I had assumed this might be a router incompatibility problem because our router isn't listed on the Microsoft website as being one that is compatible with Windows 7 for a 64 bit processor.
An IT guy told me the other day though that he was suspicious that it had changed messages and asked for the router pin before it hooked up for the first time, as he thought it was possible it could be a virus he'd heard of which allows someone to reconfigure your router and thereby access your PCs. (He suggested setting the router on its defaults to be on the safe side but unfortunately I can't do this - the router belongs to my landlord who lives in the other end of the house, and he's not keen on changing anything).

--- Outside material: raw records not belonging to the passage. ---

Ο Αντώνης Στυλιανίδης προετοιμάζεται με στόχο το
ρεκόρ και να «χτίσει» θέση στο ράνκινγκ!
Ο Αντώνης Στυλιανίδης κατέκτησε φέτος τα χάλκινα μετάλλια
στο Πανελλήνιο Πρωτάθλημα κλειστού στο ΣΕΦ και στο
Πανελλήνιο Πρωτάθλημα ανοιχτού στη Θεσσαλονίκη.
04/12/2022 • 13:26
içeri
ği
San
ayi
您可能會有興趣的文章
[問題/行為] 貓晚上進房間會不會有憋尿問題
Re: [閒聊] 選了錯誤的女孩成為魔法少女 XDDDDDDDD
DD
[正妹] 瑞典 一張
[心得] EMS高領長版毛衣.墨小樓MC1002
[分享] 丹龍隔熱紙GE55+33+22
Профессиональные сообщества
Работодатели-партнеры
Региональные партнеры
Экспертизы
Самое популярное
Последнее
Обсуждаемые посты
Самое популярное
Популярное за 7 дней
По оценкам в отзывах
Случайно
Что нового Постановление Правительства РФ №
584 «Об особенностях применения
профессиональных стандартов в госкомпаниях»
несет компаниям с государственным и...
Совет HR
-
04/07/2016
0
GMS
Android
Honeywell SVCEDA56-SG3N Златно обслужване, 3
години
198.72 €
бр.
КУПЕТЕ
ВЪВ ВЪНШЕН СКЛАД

Does anyone know whether this really does sound suspicious? The router has a good firewall on it. But how could it just sort the problem out on its own??
I confess myself unable to comment on the main question, so I will take the peripheral one. The firewall will not allow the router to fix itself on its own, so your suspicions on that front are correct. What a firewall does is it blocks most ports on your computer from connecting to the outside. It allows the important ones (such as port 80) through. It cans also do more advanced filtering, especially only allowing connections initiated by your computer. What we can see in this is that there are two weaknesses. 1. Someone could have set the tables up wrong (the best firewall in the world will not block something that it's told to allow) 2. If something does manage to slip in through the open ports, the firewall is looking for the most part outward, and so something that is past it is ignored. So a firewall is a good defense, but it does not protect you absolutely (nor does anything else), and it doesn't help once you have a problem.